Reproduce the records below exactly, leaving out any pictures.
═════ Supplied data ═════
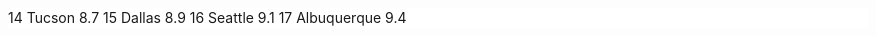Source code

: <tr>
<td>
14
</td>
<td>
Tucson
</td>
<td>
</td>
<td>
8.7
</td>
<td>
</td>
<td>
</td>
</tr>
<tr>
<td>
15
</td>
<td>
Dallas
</td>
<td>
</td>
<td>
8.9
</td>
<td>
</td>
<td>
</td>
</tr>
<tr>
<td>
16
</td>
<td>
Seattle
</td>
<td>
</td>
<td>
9.1
</td>
<td>
</td>
<td>
</td>
</tr>
<tr>
<td>
17
</td>
<td>
Albuquerque
</td>
<td>
</td>
<td>
9.4
</td>
<td>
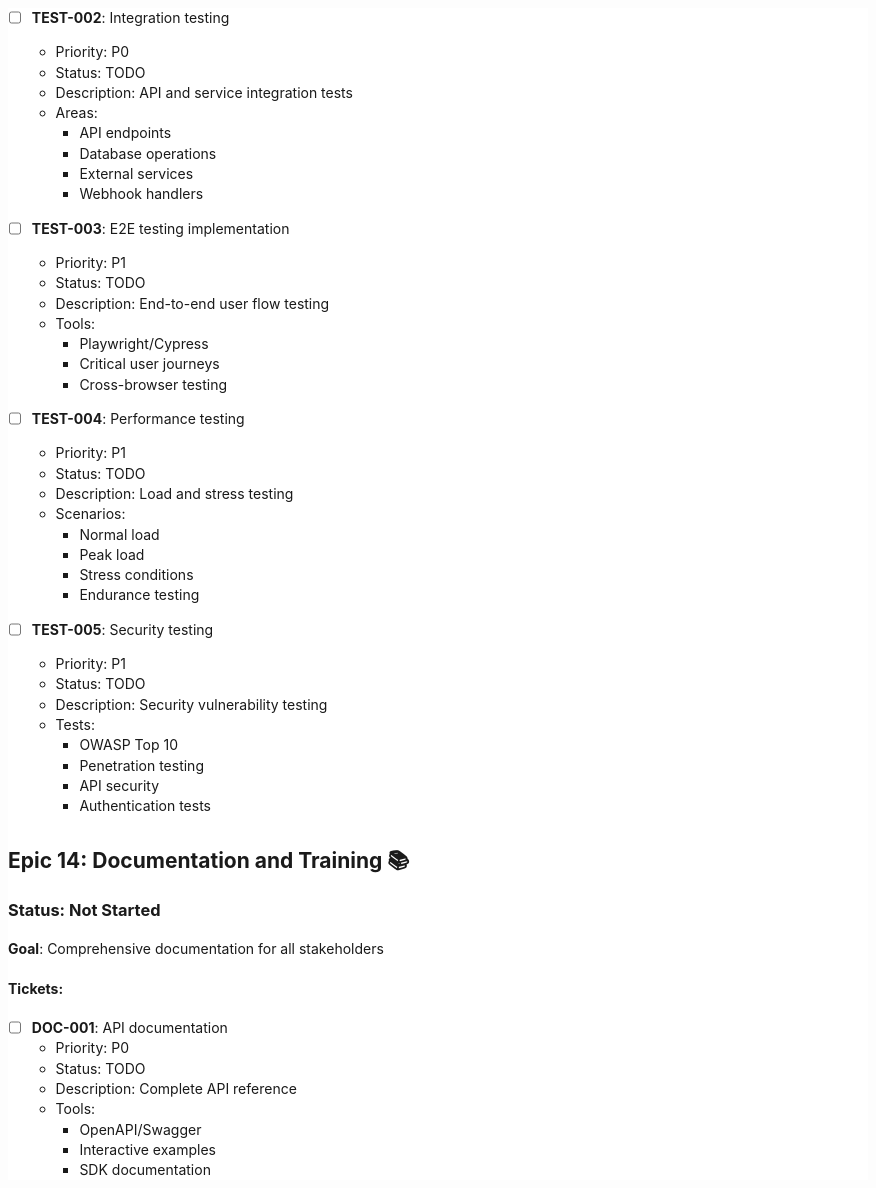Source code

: - [ ] **TEST-002**: Integration testing
  - Priority: P0
  - Status: TODO
  - Description: API and service integration tests
  - Areas:
    - API endpoints
    - Database operations
    - External services
    - Webhook handlers

- [ ] **TEST-003**: E2E testing implementation
  - Priority: P1
  - Status: TODO
  - Description: End-to-end user flow testing
  - Tools:
    - Playwright/Cypress
    - Critical user journeys
    - Cross-browser testing

- [ ] **TEST-004**: Performance testing
  - Priority: P1
  - Status: TODO
  - Description: Load and stress testing
  - Scenarios:
    - Normal load
    - Peak load
    - Stress conditions
    - Endurance testing

- [ ] **TEST-005**: Security testing
  - Priority: P1
  - Status: TODO
  - Description: Security vulnerability testing
  - Tests:
    - OWASP Top 10
    - Penetration testing
    - API security
    - Authentication tests

## Epic 14: Documentation and Training 📚

### Status: Not Started
**Goal**: Comprehensive documentation for all stakeholders

#### Tickets:
- [ ] **DOC-001**: API documentation
  - Priority: P0
  - Status: TODO
  - Description: Complete API reference
  - Tools:
    - OpenAPI/Swagger
    - Interactive examples
    - SDK documentation
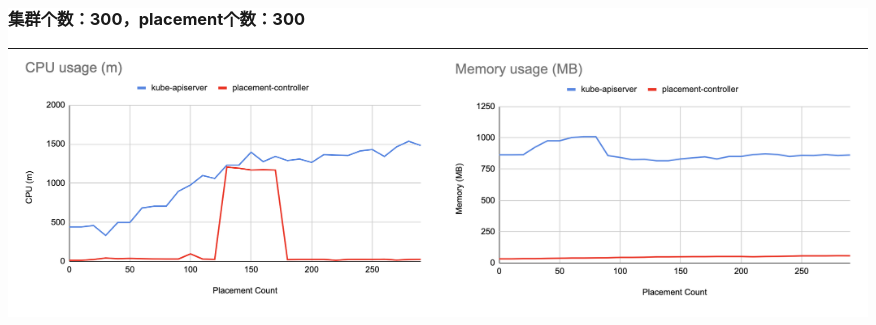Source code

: ### 集群个数：300，placement个数：300
![cpu](./assets/300-300-cpu.png) | ![memory](./assets/300-300-memory.png) 
---|---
═════
Completed exercise:
Source code

: <tr>
<td>
14
</td>
<td>
Tucson
</td>
<td>
</td>
<td>
8.7
</td>
<td>
</td>
<td>
</td>
</tr>
<tr>
<td>
15
</td>
<td>
Dallas
</td>
<td>
</td>
<td>
8.9
</td>
<td>
</td>
<td>
</td>
</tr>
<tr>
<td>
16
</td>
<td>
Seattle
</td>
<td>
</td>
<td>
9.1
</td>
<td>
</td>
<td>
</td>
</tr>
<tr>
<td>
17
</td>
<td>
Albuquerque
</td>
<td>
</td>
<td>
9.4
</td>
<td>
Source code

: - [ ] **TEST-002**: Integration testing
  - Priority: P0
  - Status: TODO
  - Description: API and service integration tests
  - Areas:
    - API endpoints
    - Database operations
    - External services
    - Webhook handlers

- [ ] **TEST-003**: E2E testing implementation
  - Priority: P1
  - Status: TODO
  - Description: End-to-end user flow testing
  - Tools:
    - Playwright/Cypress
    - Critical user journeys
    - Cross-browser testing

- [ ] **TEST-004**: Performance testing
  - Priority: P1
  - Status: TODO
  - Description: Load and stress testing
  - Scenarios:
    - Normal load
    - Peak load
    - Stress conditions
    - Endurance testing

- [ ] **TEST-005**: Security testing
  - Priority: P1
  - Status: TODO
  - Description: Security vulnerability testing
  - Tests:
    - OWASP Top 10
    - Penetration testing
    - API security
    - Authentication tests

## Epic 14: Documentation and Training 📚

### Status: Not Started
**Goal**: Comprehensive documentation for all stakeholders

#### Tickets:
- [ ] **DOC-001**: API documentation
  - Priority: P0
  - Status: TODO
  - Description: Complete API reference
  - Tools:
    - OpenAPI/Swagger
    - Interactive examples
    - SDK documentation
Source code

: ### 集群个数：300，placement个数：300
![cpu](./assets/300-300-cpu.png) | ![memory](./assets/300-300-memory.png) 
---|---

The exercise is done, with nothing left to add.